### Exercise brief
Among the lines below, the one containing "# Undo the last" opens the range and the one containing "pyautogui.click(70, 41)" closes it. Print that range exactly, without the pictures.

### Recorded data
+ + + + + + +

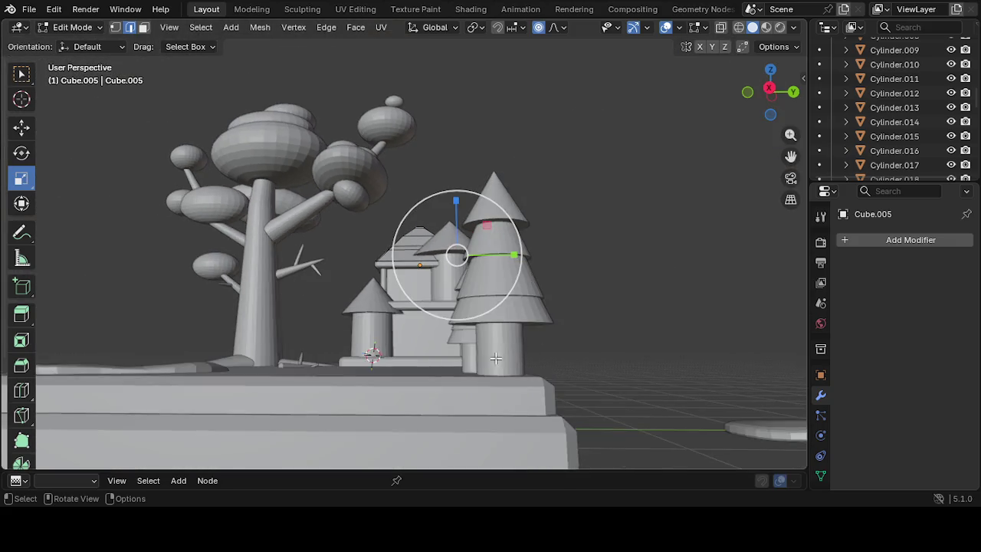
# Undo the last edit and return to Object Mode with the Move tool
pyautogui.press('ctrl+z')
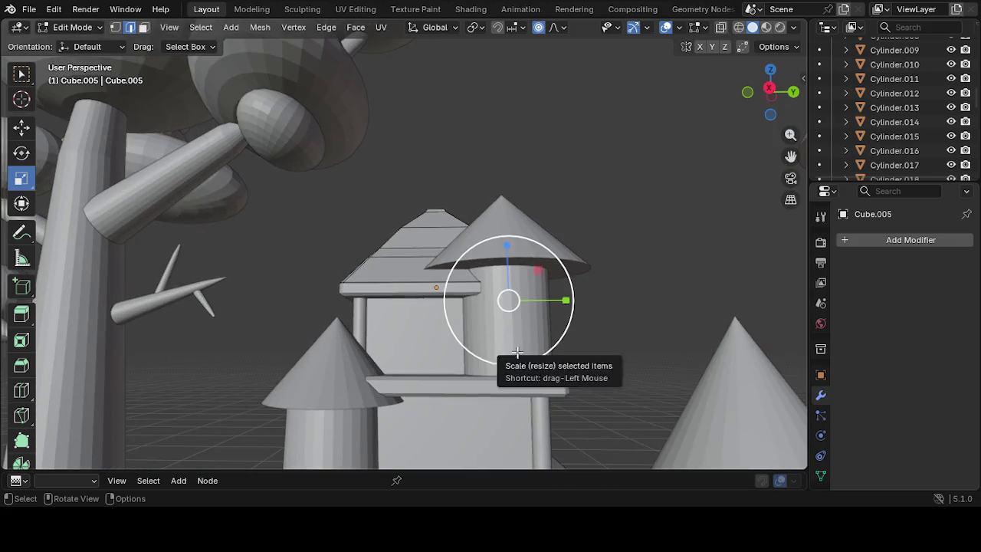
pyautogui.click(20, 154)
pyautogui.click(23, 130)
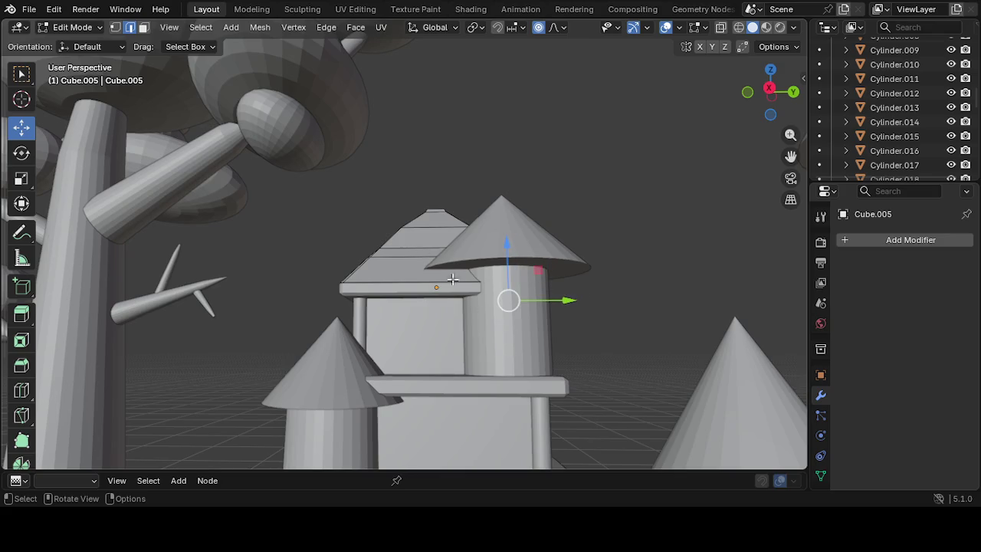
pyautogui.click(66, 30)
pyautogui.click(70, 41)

+ + + + + + +

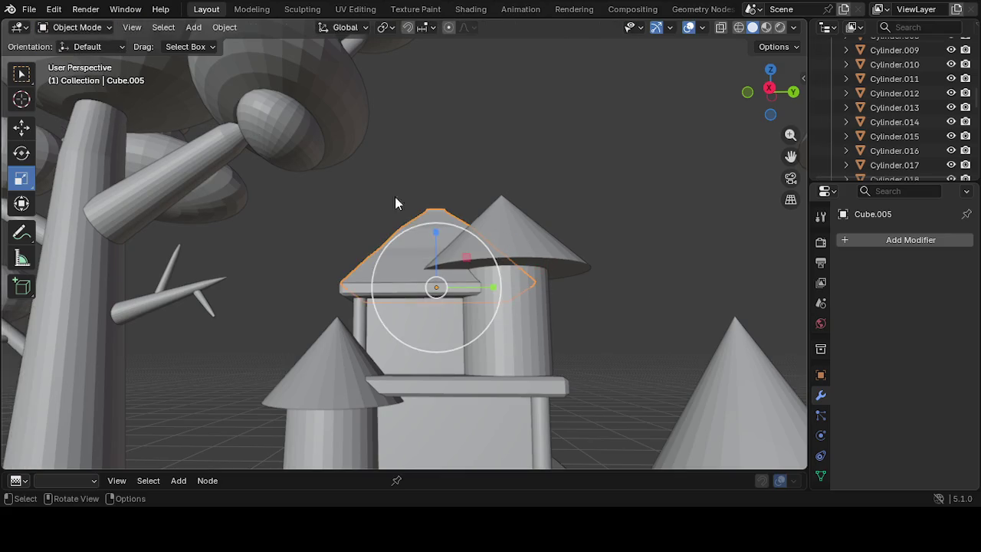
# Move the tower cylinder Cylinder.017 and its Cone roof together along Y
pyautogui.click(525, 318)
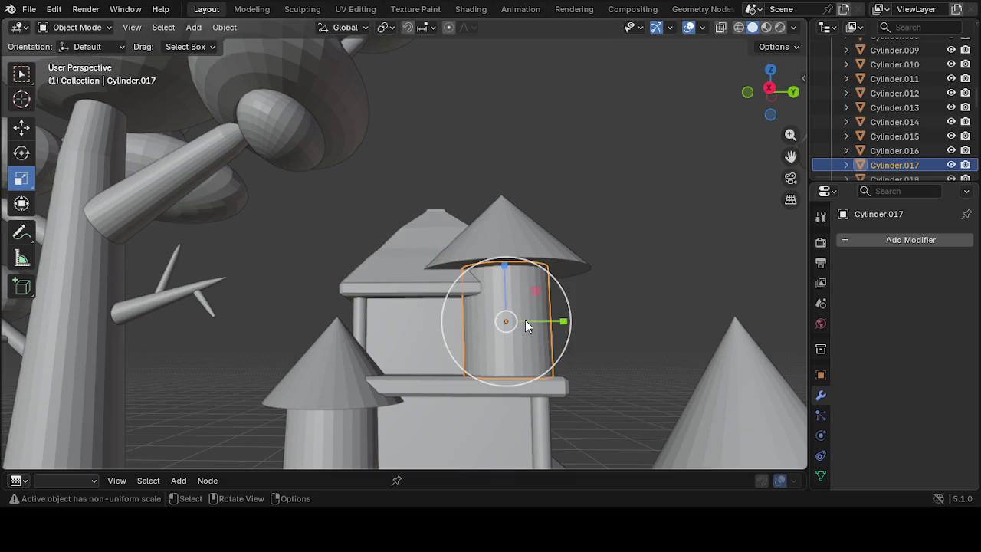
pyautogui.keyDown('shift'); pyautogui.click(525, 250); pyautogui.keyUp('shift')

+ + + + + + +

### Problem solution
# Undo the last edit and return to Object Mode with the Move tool
pyautogui.press('ctrl+z')
pyautogui.click(20, 154)
pyautogui.click(23, 130)
pyautogui.click(66, 30)
pyautogui.click(70, 41)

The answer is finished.